Contraception et IVG : entre avancées et blocages

le 3 02 2010 Archives.

L’Inspection générale des affaires sociales (Igas) a réalisé une évaluation de la loi du 4 juillet 2001, publiée le 2 février 2010 sous la forme d’un ensemble de cinq rapports. Dans ses principes, la loi du 4 juillet 2001 a allongé les délais légaux de recours à l’IVG, assoupli le régime d’autorisation parentale pour les mineures recourant à l’IVG, autorisé l’accès autonome des mineurs à la contraception et l’accès gratuit des mineurs à la contraception d’urgence. La généralisation de l’éducation sexuelle en milieu scolaire (3 séances annuelles de la maternelle au lycée) était également prévue.

Selon l’Igas, l’application des dispositions les plus contestées lors de l’adoption de la loi ne s’est pas accompagné des dérives supposées.

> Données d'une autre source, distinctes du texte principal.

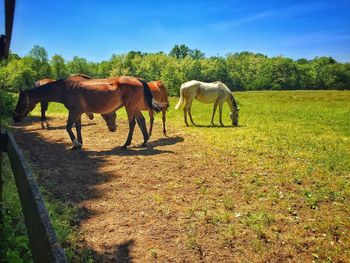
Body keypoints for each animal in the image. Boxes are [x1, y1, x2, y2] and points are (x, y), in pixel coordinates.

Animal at [13, 76, 161, 151]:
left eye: (21, 102)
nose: (15, 117)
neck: (66, 88)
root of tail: (138, 80)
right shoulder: (77, 112)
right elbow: (77, 127)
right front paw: (78, 144)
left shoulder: (74, 111)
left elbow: (68, 127)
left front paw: (77, 143)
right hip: (134, 107)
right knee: (141, 121)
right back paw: (144, 142)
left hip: (130, 107)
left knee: (133, 123)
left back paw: (125, 145)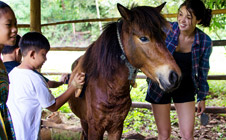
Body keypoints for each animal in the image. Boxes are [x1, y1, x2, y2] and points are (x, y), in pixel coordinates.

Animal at [68, 2, 181, 139]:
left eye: (164, 36)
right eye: (143, 38)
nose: (175, 76)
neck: (109, 88)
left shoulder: (117, 127)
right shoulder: (95, 129)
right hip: (84, 122)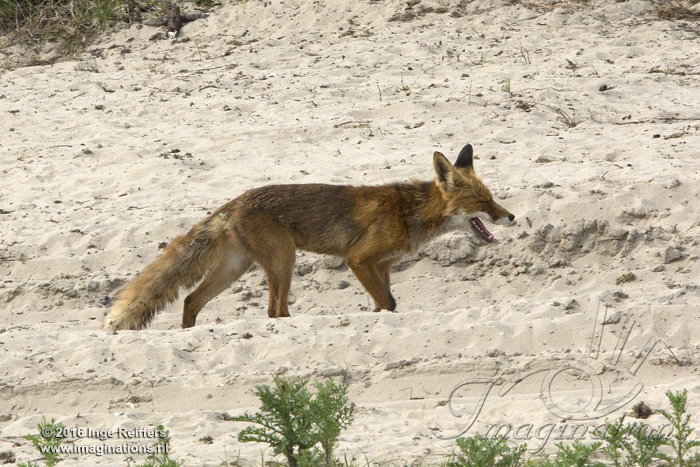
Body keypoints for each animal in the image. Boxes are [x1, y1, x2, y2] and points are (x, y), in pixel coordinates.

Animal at [103, 143, 515, 330]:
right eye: (483, 201)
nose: (510, 216)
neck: (408, 210)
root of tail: (234, 202)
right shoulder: (359, 260)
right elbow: (388, 302)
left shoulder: (381, 266)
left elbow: (387, 304)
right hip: (284, 260)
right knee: (274, 310)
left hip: (236, 268)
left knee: (190, 300)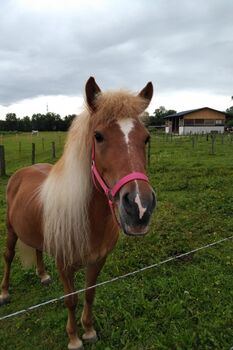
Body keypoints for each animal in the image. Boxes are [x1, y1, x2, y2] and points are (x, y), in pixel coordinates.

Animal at [0, 77, 157, 350]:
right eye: (98, 136)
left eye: (146, 138)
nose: (139, 207)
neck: (90, 219)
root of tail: (22, 172)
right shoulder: (65, 265)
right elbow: (71, 299)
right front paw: (74, 338)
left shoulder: (98, 261)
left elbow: (89, 294)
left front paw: (89, 330)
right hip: (11, 230)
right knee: (8, 256)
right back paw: (5, 292)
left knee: (38, 249)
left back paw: (43, 275)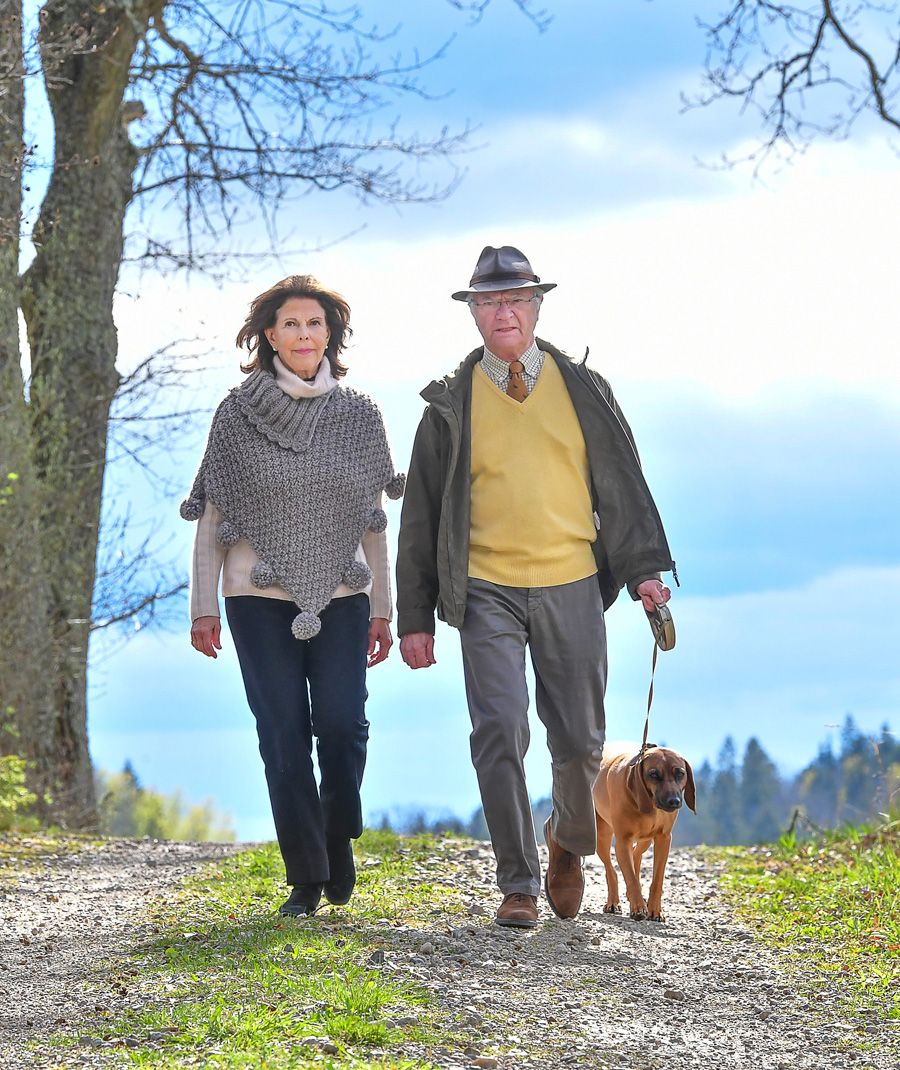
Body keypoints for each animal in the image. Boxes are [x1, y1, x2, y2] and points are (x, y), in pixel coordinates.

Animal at [595, 744, 697, 920]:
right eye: (654, 775)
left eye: (680, 774)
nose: (674, 801)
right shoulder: (623, 840)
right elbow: (630, 878)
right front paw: (638, 908)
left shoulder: (664, 839)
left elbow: (657, 880)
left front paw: (655, 910)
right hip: (601, 835)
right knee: (611, 869)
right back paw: (613, 902)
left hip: (646, 840)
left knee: (636, 854)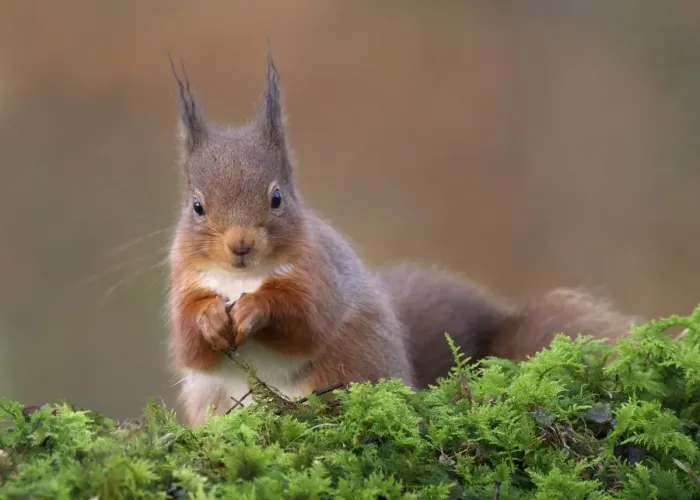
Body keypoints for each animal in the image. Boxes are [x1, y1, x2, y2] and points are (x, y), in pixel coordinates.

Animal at [166, 50, 415, 426]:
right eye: (197, 206)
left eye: (277, 198)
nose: (240, 244)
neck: (242, 277)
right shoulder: (185, 281)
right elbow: (190, 346)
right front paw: (209, 318)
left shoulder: (316, 272)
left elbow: (305, 323)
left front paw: (255, 307)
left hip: (344, 362)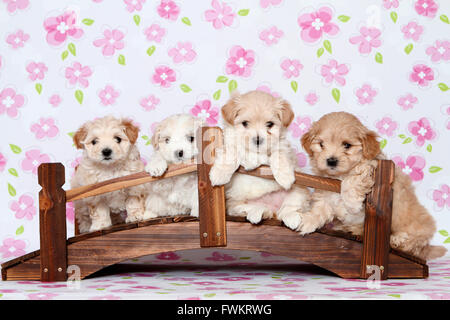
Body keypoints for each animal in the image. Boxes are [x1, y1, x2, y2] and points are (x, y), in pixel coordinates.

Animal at [210, 90, 310, 228]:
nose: (258, 140)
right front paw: (219, 174)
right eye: (245, 123)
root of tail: (273, 209)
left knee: (288, 208)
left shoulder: (283, 147)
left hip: (299, 191)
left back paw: (291, 218)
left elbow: (279, 156)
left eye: (269, 124)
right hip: (235, 203)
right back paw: (258, 212)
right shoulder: (230, 143)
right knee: (245, 208)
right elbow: (231, 153)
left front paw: (285, 177)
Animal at [298, 112, 446, 260]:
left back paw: (397, 239)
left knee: (413, 243)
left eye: (347, 145)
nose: (331, 161)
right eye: (321, 144)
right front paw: (308, 221)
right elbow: (320, 209)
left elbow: (355, 177)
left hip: (418, 226)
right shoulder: (326, 192)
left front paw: (352, 203)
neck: (338, 176)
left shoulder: (371, 167)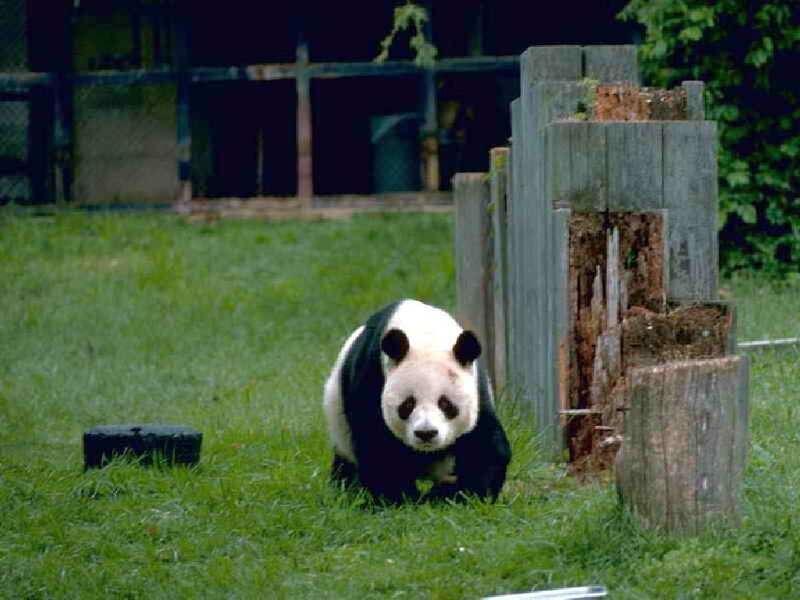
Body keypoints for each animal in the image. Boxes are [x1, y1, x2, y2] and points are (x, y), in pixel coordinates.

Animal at [323, 299, 511, 504]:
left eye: (446, 404)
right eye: (407, 404)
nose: (426, 433)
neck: (425, 336)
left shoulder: (478, 390)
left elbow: (484, 445)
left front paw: (461, 495)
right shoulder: (370, 377)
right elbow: (378, 449)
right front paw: (399, 499)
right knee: (346, 464)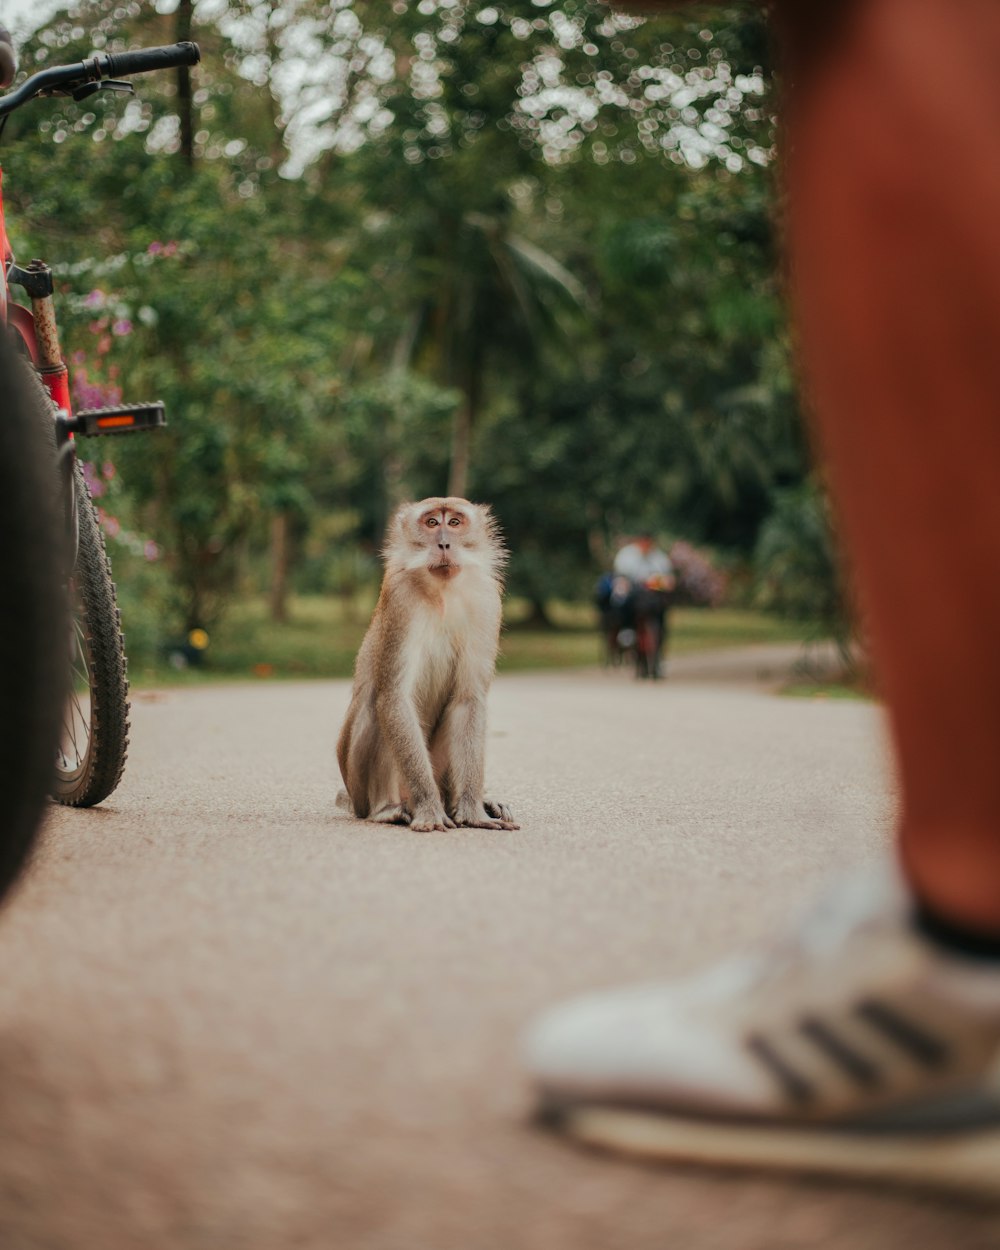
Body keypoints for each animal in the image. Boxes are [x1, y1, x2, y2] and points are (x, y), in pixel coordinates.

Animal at [337, 495, 520, 830]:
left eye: (455, 522)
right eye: (432, 522)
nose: (444, 543)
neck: (443, 590)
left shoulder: (487, 600)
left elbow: (468, 699)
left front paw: (473, 811)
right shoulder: (400, 597)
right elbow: (394, 697)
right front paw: (429, 809)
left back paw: (461, 804)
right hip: (360, 790)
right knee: (376, 705)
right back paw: (389, 808)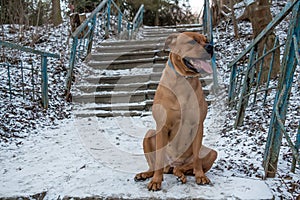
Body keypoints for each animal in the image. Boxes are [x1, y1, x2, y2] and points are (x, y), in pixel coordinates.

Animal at [135, 32, 217, 191]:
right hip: (149, 134)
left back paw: (181, 174)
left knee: (186, 167)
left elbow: (197, 158)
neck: (183, 80)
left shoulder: (198, 125)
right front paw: (156, 181)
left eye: (207, 40)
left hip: (211, 152)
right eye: (192, 42)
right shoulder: (162, 126)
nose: (211, 47)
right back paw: (147, 174)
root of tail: (172, 165)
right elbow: (158, 158)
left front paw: (200, 176)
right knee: (156, 165)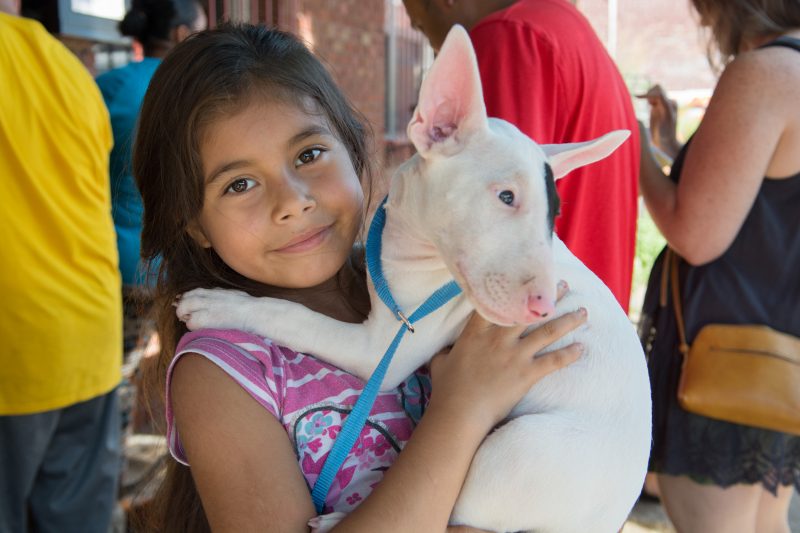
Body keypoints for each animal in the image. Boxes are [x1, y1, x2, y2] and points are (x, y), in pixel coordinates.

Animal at [175, 25, 648, 532]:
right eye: (506, 196)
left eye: (552, 215)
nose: (543, 306)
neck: (412, 239)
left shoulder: (384, 347)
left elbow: (293, 315)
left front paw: (220, 305)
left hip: (511, 454)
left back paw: (335, 519)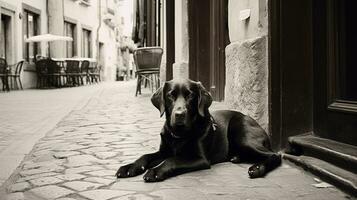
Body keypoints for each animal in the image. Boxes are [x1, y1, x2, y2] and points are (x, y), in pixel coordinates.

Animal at [117, 79, 280, 182]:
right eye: (170, 95)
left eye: (190, 95)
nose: (179, 114)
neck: (179, 135)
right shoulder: (164, 151)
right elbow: (145, 156)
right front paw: (129, 167)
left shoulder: (200, 158)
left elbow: (173, 159)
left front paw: (156, 171)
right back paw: (237, 157)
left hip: (241, 134)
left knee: (275, 155)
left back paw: (257, 168)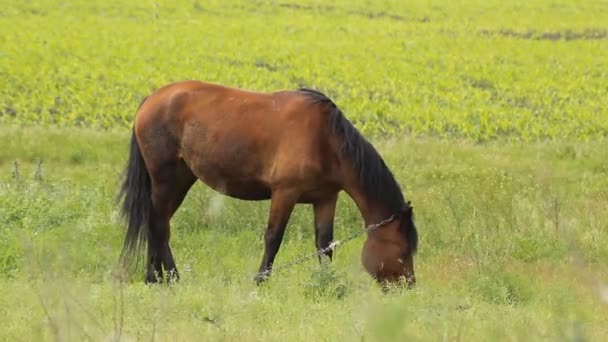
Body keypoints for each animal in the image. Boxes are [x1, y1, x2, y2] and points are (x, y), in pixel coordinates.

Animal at [116, 80, 418, 288]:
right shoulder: (285, 193)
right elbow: (273, 237)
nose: (408, 288)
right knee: (157, 224)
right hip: (165, 179)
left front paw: (326, 280)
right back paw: (163, 277)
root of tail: (151, 99)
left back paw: (160, 277)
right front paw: (261, 280)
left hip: (181, 179)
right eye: (404, 251)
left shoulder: (325, 198)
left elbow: (324, 243)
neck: (326, 140)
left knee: (159, 224)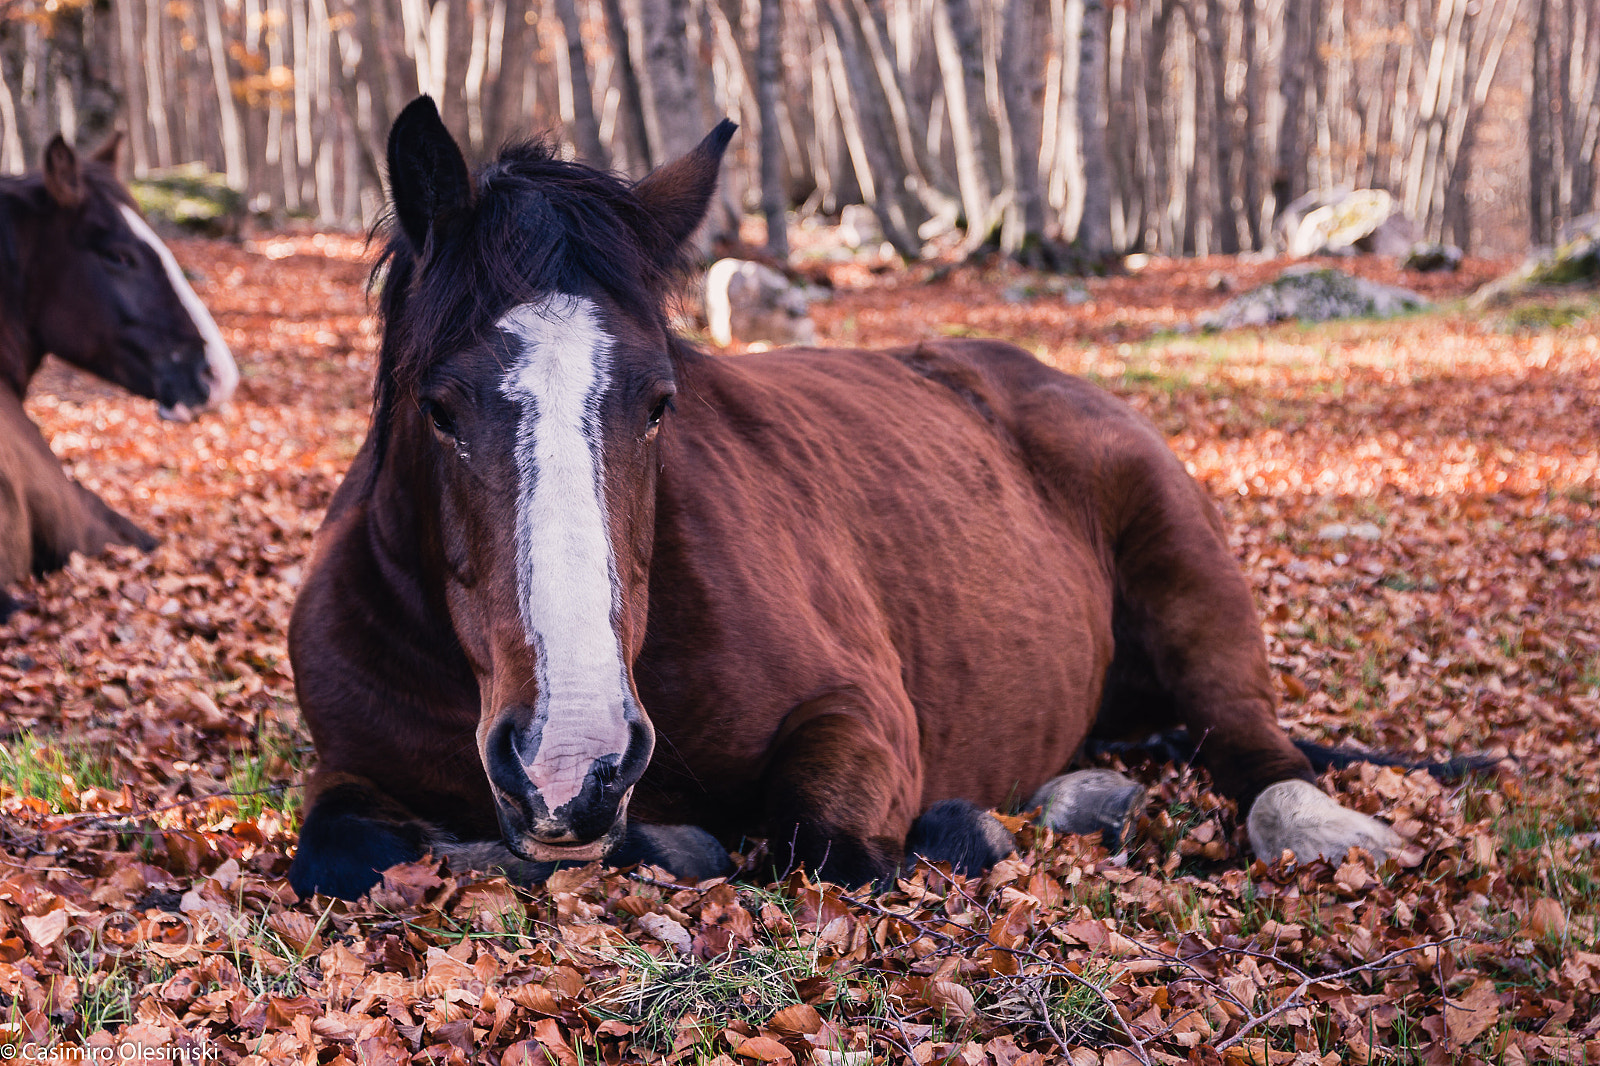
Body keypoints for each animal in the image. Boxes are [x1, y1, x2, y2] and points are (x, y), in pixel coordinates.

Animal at [287, 96, 1406, 901]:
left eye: (658, 404)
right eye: (439, 406)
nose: (574, 764)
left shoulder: (859, 718)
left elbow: (819, 844)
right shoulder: (350, 771)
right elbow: (340, 852)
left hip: (1190, 585)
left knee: (1251, 747)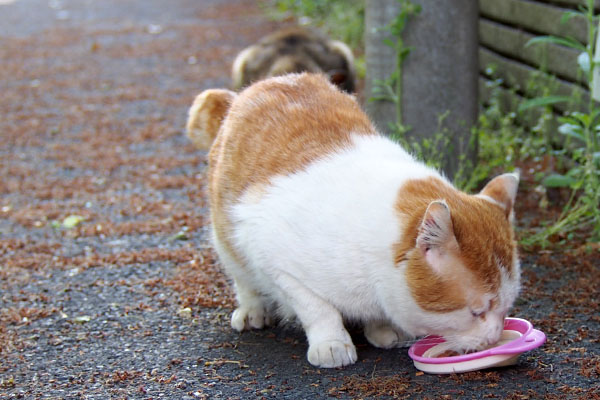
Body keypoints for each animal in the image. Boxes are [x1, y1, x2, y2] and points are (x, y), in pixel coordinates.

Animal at [188, 73, 520, 368]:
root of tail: (251, 88)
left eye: (506, 309)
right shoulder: (270, 256)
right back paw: (252, 310)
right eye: (477, 311)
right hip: (226, 242)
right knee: (244, 279)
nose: (493, 339)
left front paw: (383, 328)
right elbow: (317, 308)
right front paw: (331, 343)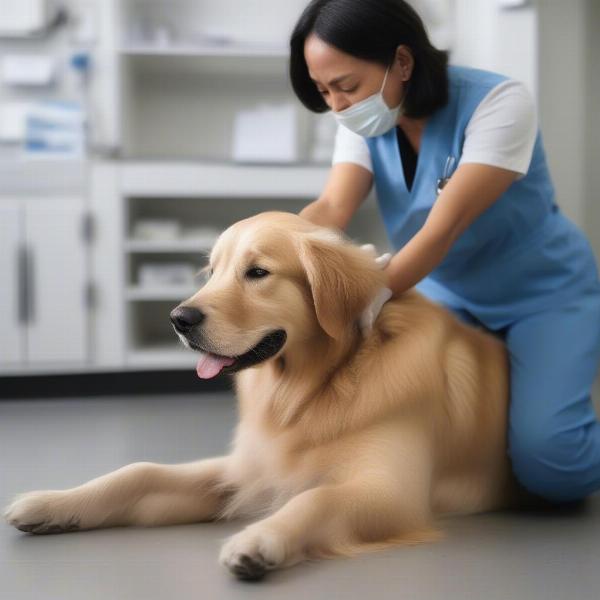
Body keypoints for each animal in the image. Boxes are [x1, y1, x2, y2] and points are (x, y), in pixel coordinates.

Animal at [3, 211, 540, 580]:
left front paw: (260, 540)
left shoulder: (391, 494)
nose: (179, 319)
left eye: (257, 273)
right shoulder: (247, 470)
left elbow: (315, 500)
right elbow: (138, 473)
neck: (313, 387)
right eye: (212, 272)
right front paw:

En matière d’IVG, l’assouplissement du régime d’autorisation parentale a apporté une réponse à des situations jusqu’alors insolubles et les IVG tardives ne concernent pas plus de 10% des demandes. La contraception d’urgence ne s’est pas substituée à la contraception régulière (car cette dernière a continué à s’élargir), son usage est resté cependant trop faible pour entrainer une diminution du nombre d’avortements.

Parmi les points faibles de l’application de la loi, l’Igas signale que l’accès autonome des mineurs à la contraception leur est souvent dénié dans les faits lorsqu’ils doivent faire appel à la couverture sociale de leurs parents. Par ailleurs, l’information et l’éducation à la sexualité à l’école n’est pas perçue ni appliquée comme une obligation légale.